The final step is to actually style the registered highlights. This is done with the new CSS ::highlight() pseudo-element, using the name you chose when registering the Highlight object (which is my-custom-highlight in our example above).

::highlight(my-custom-highlight) { background-color: yellow; color: black;
}

It’s worth noting that, just like ::selection, a subset of CSS properties only can be used with the ::highlight() pseudo-element:

Updating Highlights

There are multiple ways to update highlighted text on the page.

For example, you can clear the highlight registry altogether with CSS.highlights.clear() and then start again from the beginning. Or, you can also update the underlying ranges without having to re-create any of the objects all. For this, use the range.setStart and range.setEnd methods again (or any of the other Range methods) and the highlights will be re-painted by the browser.

But, the Highlight object works like a JavaScript Set, so this means you also add new Range objects to an existing Highlight with highlight.add(newRange) or remove a Range with highlight.delete(existingRange).

Third, you can also add or remove specific Highlight objects from the CSS.highlights registry. Since this API works like a JavaScript Map, you can set and delete to update the currently registered Highlights.

Browser Support

The specification for the CSS Custom Highlight API is relatively new and its implementation in browsers is still incomplete. So, although this is going to be a very useful addition to the web platform, it’s not quite ready for production use.

The Microsoft Edge team is implementing the CSS Custom Highlight API in Chromium at the moment. In fact, the feature can already be used in Canary versions right now by enabling the Experimental Web Platform features flag (under about:flags). There is currently no firm plan as to when the feature will ship in Chrome, Edge, and other Chromium-based browsers, but it’s getting very close.

The API is also supported in Safari 99+ but behind an experiment flag (Develop → Experimental Features → Highlight API), and the interface is a little bit different in that it uses StaticRange objects instead.

Firefox does not support the API yet, though you can read Mozilla’s position about it for more information.

Demo

Speaking of Microsoft Edge, they have a demo set up where you can take the CSS Custom Highlight API for a test drive. But Before trying the demo, be sure you’re using either Chrome or Edge Canary with the Experimental Web Platform features flag in the about:flags page.

/button View the demo

The demo uses the Custom Highlight API to highlight ranges of text in the page based on what you type in the search field at the top of the page.

After the page loads, JavaScript code retrieves all the text nodes in the page (using a TreeWalker) and when the user types in the search field, the code iterates over these nodes until it finds matches. Those matches are then used to create Range objects, which are then highlighted with the Custom Highlight API.

Closing Thoughts

So, is this new browser-provided highlighting API really worth it? Totally!
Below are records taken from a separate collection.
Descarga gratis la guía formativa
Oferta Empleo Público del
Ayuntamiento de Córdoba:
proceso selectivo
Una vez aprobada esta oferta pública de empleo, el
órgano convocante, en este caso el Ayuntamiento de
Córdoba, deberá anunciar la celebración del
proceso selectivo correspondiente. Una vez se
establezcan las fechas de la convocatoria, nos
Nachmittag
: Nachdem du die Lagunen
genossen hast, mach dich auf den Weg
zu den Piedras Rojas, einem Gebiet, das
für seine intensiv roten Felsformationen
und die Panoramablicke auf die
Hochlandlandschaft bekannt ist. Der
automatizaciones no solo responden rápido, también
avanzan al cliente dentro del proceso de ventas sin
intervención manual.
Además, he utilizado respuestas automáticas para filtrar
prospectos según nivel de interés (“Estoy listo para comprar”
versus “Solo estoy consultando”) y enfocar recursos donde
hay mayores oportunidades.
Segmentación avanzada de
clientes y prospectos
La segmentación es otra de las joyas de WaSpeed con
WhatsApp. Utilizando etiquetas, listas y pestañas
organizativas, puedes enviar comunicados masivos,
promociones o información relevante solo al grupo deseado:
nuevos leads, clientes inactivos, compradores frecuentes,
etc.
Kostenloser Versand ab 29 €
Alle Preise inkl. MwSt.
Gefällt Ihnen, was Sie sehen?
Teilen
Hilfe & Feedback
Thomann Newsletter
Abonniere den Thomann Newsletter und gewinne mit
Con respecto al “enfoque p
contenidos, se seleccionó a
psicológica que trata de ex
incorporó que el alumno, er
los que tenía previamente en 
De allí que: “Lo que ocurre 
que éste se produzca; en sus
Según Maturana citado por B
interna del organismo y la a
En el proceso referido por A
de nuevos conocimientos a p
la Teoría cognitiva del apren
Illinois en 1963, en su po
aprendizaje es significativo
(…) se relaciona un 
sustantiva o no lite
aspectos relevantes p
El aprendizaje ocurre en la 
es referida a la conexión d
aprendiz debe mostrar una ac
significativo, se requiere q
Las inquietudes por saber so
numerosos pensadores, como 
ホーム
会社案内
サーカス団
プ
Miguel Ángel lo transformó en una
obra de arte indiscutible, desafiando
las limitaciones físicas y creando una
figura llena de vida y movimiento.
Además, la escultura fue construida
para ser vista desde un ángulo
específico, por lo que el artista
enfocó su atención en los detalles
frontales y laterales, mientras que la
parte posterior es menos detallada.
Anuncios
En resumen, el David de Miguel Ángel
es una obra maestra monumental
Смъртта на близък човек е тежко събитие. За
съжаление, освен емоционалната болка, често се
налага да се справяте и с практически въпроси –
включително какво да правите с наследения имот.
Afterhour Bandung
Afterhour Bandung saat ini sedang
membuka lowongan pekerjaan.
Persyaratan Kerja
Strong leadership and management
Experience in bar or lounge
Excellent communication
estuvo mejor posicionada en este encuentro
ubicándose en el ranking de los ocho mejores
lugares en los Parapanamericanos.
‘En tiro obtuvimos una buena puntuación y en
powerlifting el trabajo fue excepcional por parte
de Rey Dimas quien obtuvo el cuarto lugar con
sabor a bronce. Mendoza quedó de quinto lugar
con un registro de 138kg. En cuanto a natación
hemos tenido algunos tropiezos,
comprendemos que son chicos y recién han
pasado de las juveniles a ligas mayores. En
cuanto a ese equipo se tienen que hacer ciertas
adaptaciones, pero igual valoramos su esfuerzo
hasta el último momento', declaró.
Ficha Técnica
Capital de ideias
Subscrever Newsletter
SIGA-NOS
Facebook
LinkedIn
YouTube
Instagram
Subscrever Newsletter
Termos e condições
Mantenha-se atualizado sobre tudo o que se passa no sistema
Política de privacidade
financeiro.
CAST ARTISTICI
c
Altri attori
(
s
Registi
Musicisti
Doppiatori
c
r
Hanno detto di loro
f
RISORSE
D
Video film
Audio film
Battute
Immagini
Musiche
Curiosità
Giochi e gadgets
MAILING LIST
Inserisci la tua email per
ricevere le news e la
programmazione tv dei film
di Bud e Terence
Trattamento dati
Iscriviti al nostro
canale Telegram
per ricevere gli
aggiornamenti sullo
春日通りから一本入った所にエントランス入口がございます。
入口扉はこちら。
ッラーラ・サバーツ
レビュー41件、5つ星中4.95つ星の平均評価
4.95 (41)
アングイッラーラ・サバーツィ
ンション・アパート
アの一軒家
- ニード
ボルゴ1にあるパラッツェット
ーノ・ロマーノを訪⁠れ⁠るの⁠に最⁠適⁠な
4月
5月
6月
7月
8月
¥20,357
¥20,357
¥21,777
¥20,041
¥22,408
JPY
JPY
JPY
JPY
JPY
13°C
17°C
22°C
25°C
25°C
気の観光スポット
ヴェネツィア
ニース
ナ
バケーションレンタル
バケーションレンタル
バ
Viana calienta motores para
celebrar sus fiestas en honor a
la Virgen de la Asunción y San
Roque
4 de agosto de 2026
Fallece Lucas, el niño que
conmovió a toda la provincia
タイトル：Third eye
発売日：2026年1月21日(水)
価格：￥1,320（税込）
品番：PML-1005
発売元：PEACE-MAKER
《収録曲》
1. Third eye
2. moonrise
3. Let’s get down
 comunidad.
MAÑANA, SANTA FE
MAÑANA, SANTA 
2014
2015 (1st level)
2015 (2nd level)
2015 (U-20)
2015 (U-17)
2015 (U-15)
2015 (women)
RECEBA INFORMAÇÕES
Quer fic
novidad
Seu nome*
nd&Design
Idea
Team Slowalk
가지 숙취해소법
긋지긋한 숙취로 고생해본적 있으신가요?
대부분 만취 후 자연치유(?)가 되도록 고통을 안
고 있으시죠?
For one, even if the CSS Custom Highlight API may seem a bit complicated at first (i.e. having to create ranges, then highlights, then registering them, and finally styling them), it’s still way simpler than having to create new DOM elements and insert them in the right places.

More importantly, browser engines can style these ranges very, very fast.

The reason only a subset of CSS properties is allowed to be used with the ::highlight() pseudo-element is that the subset only contains properties that can be applied by the browser very effectively without having to recreate the layout of the page. Highlighting ranges of text by inserting new DOM elements in the page around them requires the engine to do much more work.

But don’t take my word for it. Fernando Fiori, who worked on the API, created this nice performance comparison demo. On my computer, the CSS Custom Highlight API performs on average 5✕ as fast as the DOM-based highlighting.

With Chromium and Safari experimental support already here, we’re getting close to something that can be used in production. I can’t wait for browsers to support the Custom Highlight API consistently and see what features this will unlock!